Anybody got a code snippet that will allow a stored procedure to determine its own name at execution?It gets real ugly real fast. I think only admins can run this code with no error. Any problems with just teaching each sproc its own name by hard-coding? That's how I learned my name, anyway ;-)
create procedure testproc
as
create table #temp
(col1 nvarchar(20),
col2 int,
col3 varchar(255))
insert into #temp
exec ('dbcc inputbuffer(@.@.spid)')
select col3 from #temp
drop table #temp
go
exec testproc|||Pat pointed me to this: SELECT OBJECT_NAME(@.@.PROCID)
Works well:CREATE PROCEDURE testprocedure AS
SELECT OBJECT_NAME(@.@.PROCID) AS 'ProcName'
GO
EXEC testprocedure
GO
drop procedure testprocedure|||I gotta ask...why do you need to do this?
I do sproc loggin in some systems, with a nested logging call, and still don't see the need for this|||For event logging.
One less hard-code value.|||CREATE PROC <procname>
well I guess it can be a resusable piece of code...make it part of tql template I guess|||This code goes at the top of the procedures I want to monitor:
--Log Event------------------------------
declare @.EventText varchar(500)
declare @.ProcedureName varchar(50)
set @.ProcedureName = OBJECT_NAME(@.@.PROCID)
set @.EventText = @.ProcedureName + ' '
+ dbo.LogParam('@.Param1', @.Param1)
+ dbo.LogParam('@.Param2', @.Param2)
...
+ dbo.LogParam('@.ParamN' ,@.ParamN)
if exists (select * from dbo.sysobjects where id = object_id(N'[dbo].[LogEvent]') and OBJECTPROPERTY(id, N'IsProcedure') = 1)
exec LogEvent @.ProcedureName, @.EventText
-----------------------------------
If I get a chance, I'm going to look for a way to generate the parameter names and values automatically as well, though that would involve dynamic code.
This logs a record that contains a complete execute statement to recreate in query analyzer whatever sproc and parameters are submitted by a user.|||SELECT name FROM dbo.syscolumns WHERE (@.@.procid) = id-PatP|||Oh yeah, get chummy with QuoteName() too.
-PatP|||This logs a record that contains a complete execute statement to recreate in query analyzer whatever sproc and parameters are submitted by a user.

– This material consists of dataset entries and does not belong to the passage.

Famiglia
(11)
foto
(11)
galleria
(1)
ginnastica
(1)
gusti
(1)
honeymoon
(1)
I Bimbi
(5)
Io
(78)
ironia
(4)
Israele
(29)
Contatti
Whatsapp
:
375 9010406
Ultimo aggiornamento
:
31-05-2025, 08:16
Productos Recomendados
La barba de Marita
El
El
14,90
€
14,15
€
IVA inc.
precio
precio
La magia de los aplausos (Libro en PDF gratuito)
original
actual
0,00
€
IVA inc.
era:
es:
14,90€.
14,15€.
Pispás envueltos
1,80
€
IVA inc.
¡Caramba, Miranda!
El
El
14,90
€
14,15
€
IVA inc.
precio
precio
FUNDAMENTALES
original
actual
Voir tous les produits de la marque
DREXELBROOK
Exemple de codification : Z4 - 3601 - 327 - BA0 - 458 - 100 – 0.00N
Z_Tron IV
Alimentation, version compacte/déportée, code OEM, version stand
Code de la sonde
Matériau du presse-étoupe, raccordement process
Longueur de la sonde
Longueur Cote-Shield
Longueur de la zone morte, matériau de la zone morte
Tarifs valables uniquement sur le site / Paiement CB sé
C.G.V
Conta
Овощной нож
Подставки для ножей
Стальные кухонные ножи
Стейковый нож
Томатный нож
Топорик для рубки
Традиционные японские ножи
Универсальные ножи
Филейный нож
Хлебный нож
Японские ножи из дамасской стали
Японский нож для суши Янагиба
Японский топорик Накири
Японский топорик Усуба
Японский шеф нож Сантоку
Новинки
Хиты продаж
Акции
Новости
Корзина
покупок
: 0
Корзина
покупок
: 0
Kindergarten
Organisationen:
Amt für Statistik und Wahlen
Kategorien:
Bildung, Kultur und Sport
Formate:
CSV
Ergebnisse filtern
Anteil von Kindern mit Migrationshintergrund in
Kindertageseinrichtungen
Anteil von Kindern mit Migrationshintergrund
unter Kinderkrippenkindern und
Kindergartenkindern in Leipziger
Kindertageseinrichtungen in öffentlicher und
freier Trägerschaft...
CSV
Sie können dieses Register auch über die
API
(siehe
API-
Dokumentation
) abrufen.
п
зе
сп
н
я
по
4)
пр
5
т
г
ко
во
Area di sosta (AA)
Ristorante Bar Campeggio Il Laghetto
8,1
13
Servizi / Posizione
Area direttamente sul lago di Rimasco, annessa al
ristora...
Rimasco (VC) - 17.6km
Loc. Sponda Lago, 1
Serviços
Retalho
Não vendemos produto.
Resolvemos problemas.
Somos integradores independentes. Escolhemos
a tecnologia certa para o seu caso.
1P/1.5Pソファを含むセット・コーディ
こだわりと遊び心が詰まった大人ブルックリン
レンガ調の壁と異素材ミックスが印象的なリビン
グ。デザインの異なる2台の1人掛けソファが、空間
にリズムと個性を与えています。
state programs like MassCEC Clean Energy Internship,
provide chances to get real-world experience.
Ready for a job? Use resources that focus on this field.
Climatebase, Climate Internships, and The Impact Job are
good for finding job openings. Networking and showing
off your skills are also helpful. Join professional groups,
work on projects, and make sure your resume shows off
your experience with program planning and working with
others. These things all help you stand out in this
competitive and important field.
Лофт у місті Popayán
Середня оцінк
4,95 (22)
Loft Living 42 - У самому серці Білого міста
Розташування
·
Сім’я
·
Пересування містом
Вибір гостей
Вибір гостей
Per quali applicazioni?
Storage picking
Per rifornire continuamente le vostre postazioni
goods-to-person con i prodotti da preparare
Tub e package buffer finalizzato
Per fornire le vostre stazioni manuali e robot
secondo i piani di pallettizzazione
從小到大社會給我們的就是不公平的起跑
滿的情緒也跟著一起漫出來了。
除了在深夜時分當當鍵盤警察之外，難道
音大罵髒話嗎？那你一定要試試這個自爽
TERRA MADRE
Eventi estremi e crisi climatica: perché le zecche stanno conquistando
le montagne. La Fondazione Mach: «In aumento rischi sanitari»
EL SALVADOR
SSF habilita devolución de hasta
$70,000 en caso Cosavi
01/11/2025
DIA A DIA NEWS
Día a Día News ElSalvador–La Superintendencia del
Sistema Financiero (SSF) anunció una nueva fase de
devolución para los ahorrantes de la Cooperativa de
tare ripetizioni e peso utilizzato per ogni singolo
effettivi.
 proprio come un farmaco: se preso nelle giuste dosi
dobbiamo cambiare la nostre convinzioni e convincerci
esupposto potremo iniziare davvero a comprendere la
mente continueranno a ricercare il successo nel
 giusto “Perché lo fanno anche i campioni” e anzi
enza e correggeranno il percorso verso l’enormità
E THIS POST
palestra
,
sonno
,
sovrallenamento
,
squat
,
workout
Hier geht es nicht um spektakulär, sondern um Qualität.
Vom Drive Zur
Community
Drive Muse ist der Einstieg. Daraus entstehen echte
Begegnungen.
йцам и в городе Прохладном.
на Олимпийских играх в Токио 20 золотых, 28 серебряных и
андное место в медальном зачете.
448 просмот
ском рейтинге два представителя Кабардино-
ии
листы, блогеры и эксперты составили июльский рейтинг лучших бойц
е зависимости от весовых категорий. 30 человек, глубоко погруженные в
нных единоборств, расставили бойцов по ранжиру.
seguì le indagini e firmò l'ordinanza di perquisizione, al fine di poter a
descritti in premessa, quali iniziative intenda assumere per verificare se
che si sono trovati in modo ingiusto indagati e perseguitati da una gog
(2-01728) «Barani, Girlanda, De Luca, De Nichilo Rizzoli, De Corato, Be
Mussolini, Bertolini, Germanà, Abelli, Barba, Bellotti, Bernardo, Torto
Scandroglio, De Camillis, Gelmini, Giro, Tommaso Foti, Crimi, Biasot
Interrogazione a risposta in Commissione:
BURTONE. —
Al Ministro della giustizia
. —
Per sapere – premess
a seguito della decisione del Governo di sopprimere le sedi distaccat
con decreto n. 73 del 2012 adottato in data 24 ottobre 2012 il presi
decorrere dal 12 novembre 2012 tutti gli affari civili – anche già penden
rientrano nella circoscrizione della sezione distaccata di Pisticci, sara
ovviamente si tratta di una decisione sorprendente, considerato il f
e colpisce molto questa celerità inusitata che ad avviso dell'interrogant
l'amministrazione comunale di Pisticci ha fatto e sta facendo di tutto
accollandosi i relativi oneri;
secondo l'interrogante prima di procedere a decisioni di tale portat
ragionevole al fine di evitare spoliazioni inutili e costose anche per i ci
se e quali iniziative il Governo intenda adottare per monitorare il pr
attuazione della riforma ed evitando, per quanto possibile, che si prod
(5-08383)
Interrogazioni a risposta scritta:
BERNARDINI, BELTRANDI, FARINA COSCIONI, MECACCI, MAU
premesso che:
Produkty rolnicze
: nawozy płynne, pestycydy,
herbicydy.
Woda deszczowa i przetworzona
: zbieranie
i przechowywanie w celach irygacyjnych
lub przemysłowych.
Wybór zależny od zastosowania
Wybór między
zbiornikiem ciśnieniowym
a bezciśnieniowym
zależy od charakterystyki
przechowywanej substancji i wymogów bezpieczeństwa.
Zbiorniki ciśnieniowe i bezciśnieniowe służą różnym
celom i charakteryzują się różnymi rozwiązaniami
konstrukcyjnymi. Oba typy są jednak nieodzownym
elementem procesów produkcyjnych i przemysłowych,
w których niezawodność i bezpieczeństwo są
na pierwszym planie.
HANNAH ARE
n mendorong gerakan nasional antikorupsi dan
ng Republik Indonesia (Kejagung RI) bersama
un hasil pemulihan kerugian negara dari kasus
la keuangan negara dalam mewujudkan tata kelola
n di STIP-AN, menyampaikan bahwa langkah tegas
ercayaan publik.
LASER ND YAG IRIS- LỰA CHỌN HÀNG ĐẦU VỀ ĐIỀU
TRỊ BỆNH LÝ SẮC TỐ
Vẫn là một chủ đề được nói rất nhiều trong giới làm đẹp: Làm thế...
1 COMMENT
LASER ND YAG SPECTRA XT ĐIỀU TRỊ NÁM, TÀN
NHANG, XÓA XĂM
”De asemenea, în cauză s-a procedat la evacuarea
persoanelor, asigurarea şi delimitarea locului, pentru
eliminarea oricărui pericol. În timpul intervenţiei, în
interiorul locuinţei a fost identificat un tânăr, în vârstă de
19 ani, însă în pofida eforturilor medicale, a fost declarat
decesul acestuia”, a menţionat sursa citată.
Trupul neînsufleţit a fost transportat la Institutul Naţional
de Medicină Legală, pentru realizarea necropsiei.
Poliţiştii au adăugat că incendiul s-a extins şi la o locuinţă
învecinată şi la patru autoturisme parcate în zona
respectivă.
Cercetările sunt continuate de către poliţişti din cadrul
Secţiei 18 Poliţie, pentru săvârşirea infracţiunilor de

That has got to be a bad idea...if it's a low OLTP, then maybe...but why do you care
I mostly care about data changes with history...next would be performance|||This is for debugging. So when the developer comes to me and says "your stored procedure returns the wrong data", I can say "Your code submitted the wrong parameters".|||How about DECLARE @.func VARCHAR(50)
SELECT @.func = Object_name(@.@.Procid)as in ErrorHandler:
DECLARE @.func VARCHAR(50)
SELECT @.func = Object_name(@.@.Procid)
EXECUTE [dbo].[ErrorHandler] @.m_error, 'MyDBIndex sp', @.func
RAISERROR ('Stored Procedure %s failed with error number %d', 16, 1, @.func, @.m_error)|||Dang, just when I thought smugly "I know this one!", I get scooped. damn. Back to the mines I go...|||I'm too lazy to modify code... SQL Profiler will give me all the evidence I need to abuse the lazy, without requiring anything more on my part than simply turning SQL Profiler on and watching the fun.
-PatP|||I like my code because I am lazy.
I don't have to have profiler running constantly to catch the executed sprocs, and I can copy and paste the code directly from my eventlog table into query analyzer to reproduce the issue.|||I'm too lazy to like my code, which I am too lazy to write just to catch lazy developers.